• Problem
Using the records below, write out again exactly the lines that begin at the line containing "pendant light: none [367,229,441,429]" and end at the line containing "spoon: none [805,1380,1054,1469]", and no other lines.

### Exercise inputs ###

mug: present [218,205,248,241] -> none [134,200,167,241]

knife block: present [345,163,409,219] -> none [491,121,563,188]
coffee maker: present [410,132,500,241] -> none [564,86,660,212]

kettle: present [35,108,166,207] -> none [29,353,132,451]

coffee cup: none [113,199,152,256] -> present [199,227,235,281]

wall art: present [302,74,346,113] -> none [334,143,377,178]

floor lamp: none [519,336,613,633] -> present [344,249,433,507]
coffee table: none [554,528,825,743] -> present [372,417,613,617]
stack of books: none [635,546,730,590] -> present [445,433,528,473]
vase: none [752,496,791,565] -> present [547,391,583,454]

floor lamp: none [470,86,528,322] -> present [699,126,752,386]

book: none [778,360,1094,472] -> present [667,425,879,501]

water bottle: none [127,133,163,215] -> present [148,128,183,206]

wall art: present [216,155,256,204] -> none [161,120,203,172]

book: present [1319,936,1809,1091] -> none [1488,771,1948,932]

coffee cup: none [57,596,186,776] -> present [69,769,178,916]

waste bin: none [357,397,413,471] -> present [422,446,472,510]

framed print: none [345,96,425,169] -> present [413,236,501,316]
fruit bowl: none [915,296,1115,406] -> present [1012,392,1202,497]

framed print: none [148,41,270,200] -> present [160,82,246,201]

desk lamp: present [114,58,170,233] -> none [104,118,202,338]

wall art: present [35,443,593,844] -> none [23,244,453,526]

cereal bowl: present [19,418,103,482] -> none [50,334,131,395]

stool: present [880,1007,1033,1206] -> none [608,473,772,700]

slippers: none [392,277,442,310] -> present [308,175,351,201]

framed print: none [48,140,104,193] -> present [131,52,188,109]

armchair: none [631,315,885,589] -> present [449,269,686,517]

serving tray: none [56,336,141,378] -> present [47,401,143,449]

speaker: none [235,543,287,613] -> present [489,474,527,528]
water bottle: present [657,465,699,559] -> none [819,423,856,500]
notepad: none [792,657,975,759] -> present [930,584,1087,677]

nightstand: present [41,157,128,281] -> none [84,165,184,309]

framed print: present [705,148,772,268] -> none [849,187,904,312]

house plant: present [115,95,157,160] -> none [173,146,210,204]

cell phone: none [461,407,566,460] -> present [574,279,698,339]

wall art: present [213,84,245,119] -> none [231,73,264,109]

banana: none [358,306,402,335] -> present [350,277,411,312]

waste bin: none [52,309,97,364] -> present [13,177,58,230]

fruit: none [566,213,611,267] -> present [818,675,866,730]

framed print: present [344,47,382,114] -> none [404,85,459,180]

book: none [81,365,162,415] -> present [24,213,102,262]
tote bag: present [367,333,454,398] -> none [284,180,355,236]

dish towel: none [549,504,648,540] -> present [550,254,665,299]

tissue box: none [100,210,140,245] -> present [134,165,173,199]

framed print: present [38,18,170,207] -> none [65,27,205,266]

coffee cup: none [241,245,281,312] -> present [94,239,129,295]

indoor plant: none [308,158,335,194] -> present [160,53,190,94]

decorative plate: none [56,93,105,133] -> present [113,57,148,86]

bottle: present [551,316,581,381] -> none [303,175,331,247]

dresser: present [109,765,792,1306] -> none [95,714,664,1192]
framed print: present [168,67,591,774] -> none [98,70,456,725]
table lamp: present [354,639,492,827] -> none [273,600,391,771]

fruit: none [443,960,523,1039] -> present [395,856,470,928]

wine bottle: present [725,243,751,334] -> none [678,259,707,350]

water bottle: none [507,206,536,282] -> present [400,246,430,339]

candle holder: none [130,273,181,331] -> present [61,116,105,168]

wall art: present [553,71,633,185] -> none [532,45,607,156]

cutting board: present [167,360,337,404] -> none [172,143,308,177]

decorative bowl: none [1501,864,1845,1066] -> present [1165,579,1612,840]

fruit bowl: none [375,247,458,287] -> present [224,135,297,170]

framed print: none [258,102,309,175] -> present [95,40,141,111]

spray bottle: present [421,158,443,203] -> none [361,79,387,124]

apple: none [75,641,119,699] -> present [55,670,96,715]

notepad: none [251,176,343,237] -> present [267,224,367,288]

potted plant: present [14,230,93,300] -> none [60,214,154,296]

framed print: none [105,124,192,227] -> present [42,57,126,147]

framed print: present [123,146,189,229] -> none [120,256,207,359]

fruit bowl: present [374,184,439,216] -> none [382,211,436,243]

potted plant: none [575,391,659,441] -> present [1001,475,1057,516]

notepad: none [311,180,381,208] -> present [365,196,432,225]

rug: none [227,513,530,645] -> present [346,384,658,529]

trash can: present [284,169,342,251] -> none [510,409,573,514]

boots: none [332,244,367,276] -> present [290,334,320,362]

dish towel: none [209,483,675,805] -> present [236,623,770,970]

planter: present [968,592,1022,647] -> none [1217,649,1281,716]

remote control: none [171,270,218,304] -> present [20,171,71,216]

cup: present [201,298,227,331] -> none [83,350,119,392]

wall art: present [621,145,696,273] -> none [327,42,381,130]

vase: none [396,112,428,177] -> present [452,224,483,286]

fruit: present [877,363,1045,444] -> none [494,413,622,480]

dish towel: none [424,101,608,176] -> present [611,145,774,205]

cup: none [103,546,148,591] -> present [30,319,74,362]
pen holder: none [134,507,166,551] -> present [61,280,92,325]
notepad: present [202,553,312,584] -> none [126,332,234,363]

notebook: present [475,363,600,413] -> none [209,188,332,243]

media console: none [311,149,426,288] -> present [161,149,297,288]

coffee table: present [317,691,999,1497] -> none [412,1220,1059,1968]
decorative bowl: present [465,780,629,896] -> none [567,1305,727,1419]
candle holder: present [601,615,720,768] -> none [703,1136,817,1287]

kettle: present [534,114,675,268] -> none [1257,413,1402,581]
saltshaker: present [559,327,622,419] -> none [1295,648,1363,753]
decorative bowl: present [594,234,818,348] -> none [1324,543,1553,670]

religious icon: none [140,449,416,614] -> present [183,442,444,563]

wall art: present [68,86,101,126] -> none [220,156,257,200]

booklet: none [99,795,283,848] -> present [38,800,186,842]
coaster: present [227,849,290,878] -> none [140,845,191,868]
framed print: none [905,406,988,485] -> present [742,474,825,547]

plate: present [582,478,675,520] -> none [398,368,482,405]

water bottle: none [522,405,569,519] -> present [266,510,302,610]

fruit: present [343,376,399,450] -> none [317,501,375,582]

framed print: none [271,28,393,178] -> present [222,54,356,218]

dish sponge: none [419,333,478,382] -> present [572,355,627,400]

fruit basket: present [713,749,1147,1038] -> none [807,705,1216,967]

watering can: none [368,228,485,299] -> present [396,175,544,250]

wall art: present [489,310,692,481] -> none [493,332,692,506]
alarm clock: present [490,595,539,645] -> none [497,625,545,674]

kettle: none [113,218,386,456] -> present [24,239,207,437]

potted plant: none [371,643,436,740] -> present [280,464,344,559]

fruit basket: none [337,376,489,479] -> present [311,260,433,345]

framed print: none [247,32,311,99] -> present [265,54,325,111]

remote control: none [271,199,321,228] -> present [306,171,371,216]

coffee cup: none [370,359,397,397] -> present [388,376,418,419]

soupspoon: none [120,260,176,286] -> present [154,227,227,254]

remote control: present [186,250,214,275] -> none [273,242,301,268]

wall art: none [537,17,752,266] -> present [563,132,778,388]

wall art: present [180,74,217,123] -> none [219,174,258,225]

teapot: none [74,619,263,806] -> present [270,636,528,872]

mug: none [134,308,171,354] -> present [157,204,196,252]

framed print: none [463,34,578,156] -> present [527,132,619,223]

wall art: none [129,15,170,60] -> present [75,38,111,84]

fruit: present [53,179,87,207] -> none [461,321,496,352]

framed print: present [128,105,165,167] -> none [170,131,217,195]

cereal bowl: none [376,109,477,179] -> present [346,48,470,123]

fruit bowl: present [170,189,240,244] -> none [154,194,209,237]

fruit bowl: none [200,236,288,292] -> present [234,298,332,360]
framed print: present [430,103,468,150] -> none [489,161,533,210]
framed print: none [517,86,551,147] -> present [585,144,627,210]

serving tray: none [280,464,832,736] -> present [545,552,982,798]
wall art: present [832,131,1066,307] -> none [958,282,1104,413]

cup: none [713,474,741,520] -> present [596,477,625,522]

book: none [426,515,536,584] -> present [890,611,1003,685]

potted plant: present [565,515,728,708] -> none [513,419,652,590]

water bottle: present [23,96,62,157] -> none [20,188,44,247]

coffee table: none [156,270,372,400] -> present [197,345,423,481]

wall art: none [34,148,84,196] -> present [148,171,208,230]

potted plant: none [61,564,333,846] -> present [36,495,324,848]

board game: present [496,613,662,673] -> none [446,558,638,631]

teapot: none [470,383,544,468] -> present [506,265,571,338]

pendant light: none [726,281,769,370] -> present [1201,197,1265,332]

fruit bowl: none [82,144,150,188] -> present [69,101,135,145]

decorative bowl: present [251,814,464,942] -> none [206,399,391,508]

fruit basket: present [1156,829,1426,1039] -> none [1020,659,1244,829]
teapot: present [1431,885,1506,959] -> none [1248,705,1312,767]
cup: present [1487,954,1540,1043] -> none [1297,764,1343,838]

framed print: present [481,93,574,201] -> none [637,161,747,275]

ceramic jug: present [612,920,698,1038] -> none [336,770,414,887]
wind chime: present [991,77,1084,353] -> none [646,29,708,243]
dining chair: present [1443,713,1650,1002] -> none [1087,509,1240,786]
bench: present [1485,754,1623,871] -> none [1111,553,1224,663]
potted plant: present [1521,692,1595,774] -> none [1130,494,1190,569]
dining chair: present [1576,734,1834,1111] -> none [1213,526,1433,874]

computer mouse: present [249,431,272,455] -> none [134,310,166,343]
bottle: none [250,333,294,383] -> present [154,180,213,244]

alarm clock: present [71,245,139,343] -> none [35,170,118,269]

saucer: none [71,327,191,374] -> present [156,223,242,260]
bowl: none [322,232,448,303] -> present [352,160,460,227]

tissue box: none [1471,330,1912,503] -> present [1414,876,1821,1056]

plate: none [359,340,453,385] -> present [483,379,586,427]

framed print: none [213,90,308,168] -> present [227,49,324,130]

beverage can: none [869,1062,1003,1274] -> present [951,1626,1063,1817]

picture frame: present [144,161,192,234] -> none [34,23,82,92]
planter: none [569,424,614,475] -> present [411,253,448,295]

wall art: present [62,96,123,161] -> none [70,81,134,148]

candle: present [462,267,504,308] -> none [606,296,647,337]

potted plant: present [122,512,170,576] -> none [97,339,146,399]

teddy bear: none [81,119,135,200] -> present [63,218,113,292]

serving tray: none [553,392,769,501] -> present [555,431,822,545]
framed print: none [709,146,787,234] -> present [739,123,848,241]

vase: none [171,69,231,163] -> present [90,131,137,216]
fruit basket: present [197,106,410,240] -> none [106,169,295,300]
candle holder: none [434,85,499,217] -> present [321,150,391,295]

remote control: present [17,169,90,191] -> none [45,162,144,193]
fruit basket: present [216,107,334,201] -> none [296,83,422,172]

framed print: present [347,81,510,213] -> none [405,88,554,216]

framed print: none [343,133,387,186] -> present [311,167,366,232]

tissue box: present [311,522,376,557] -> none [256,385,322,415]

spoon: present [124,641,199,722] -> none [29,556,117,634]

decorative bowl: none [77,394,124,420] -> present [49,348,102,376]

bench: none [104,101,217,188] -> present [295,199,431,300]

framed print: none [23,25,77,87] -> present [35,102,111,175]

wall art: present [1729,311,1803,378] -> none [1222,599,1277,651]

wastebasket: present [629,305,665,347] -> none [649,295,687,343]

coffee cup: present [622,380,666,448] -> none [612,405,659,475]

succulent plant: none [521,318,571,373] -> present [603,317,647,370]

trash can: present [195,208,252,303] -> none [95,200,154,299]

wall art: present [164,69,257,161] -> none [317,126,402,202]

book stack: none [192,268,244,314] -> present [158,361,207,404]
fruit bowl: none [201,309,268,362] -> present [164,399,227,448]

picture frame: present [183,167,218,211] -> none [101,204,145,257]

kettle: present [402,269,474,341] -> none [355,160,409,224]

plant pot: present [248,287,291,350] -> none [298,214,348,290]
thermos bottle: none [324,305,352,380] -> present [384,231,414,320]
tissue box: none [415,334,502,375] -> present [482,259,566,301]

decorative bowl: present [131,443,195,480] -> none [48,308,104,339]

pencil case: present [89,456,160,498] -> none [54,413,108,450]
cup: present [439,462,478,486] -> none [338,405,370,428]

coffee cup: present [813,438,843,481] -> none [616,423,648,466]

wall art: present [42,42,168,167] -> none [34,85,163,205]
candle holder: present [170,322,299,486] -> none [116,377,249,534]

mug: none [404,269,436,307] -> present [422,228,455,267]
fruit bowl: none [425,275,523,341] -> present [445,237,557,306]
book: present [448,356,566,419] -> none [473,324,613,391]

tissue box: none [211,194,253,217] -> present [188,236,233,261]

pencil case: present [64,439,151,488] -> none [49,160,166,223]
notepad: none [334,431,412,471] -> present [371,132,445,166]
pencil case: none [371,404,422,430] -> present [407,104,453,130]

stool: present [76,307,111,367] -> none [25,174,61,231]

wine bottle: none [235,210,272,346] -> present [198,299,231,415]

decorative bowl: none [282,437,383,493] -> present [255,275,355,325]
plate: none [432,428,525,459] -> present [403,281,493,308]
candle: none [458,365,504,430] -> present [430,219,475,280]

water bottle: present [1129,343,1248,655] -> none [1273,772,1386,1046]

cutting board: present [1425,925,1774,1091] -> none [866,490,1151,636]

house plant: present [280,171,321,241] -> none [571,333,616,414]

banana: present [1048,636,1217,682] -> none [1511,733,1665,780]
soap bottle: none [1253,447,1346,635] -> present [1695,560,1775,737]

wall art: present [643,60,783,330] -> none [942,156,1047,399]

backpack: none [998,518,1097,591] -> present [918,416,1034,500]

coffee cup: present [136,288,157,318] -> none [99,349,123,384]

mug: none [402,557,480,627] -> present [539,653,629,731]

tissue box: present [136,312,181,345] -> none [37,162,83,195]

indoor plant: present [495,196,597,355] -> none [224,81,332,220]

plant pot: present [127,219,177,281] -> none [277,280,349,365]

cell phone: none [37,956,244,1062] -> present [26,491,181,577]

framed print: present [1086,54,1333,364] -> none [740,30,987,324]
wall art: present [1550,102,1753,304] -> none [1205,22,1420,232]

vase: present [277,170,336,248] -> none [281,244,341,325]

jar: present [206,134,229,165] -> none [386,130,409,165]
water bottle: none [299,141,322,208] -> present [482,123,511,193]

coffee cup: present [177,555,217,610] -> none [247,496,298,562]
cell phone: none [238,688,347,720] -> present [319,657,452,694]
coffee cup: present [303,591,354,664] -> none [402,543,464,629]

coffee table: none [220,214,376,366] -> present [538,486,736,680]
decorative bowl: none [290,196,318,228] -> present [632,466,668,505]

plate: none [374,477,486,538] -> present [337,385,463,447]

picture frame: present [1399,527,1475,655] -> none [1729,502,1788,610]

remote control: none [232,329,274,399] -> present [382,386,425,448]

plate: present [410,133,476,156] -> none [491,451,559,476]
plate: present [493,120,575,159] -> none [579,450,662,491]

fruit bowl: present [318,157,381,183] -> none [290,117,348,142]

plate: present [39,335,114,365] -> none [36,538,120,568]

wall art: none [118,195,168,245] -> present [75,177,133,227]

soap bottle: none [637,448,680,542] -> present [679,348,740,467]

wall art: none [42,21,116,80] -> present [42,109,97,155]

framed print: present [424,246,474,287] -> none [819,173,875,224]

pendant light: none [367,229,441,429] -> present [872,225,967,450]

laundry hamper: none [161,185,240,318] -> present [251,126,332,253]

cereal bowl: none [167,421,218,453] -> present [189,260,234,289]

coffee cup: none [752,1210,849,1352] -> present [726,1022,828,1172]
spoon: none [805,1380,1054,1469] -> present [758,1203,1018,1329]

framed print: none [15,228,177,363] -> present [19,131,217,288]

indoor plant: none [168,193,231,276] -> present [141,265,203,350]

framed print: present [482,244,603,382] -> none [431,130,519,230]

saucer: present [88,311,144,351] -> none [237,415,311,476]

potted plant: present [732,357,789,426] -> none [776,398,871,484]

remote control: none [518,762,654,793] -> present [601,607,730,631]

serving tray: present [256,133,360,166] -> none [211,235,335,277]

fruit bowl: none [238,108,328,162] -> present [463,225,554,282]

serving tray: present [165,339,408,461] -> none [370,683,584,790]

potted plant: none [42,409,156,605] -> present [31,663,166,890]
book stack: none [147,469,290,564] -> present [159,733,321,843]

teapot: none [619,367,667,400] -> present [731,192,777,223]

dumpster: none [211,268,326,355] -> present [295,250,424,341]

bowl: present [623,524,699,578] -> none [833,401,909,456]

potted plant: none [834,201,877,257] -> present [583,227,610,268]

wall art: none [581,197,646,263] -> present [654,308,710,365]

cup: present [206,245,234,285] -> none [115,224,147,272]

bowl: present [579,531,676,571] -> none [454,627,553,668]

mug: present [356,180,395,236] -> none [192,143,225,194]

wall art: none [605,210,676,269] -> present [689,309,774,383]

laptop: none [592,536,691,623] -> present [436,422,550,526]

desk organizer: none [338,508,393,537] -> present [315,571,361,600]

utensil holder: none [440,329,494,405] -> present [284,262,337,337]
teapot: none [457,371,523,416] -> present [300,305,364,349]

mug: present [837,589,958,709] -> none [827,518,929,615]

###

• Task response
pendant light: none [367,229,441,429] -> present [872,225,967,450]

laundry hamper: none [161,185,240,318] -> present [251,126,332,253]

cereal bowl: none [167,421,218,453] -> present [189,260,234,289]

coffee cup: none [752,1210,849,1352] -> present [726,1022,828,1172]
spoon: none [805,1380,1054,1469] -> present [758,1203,1018,1329]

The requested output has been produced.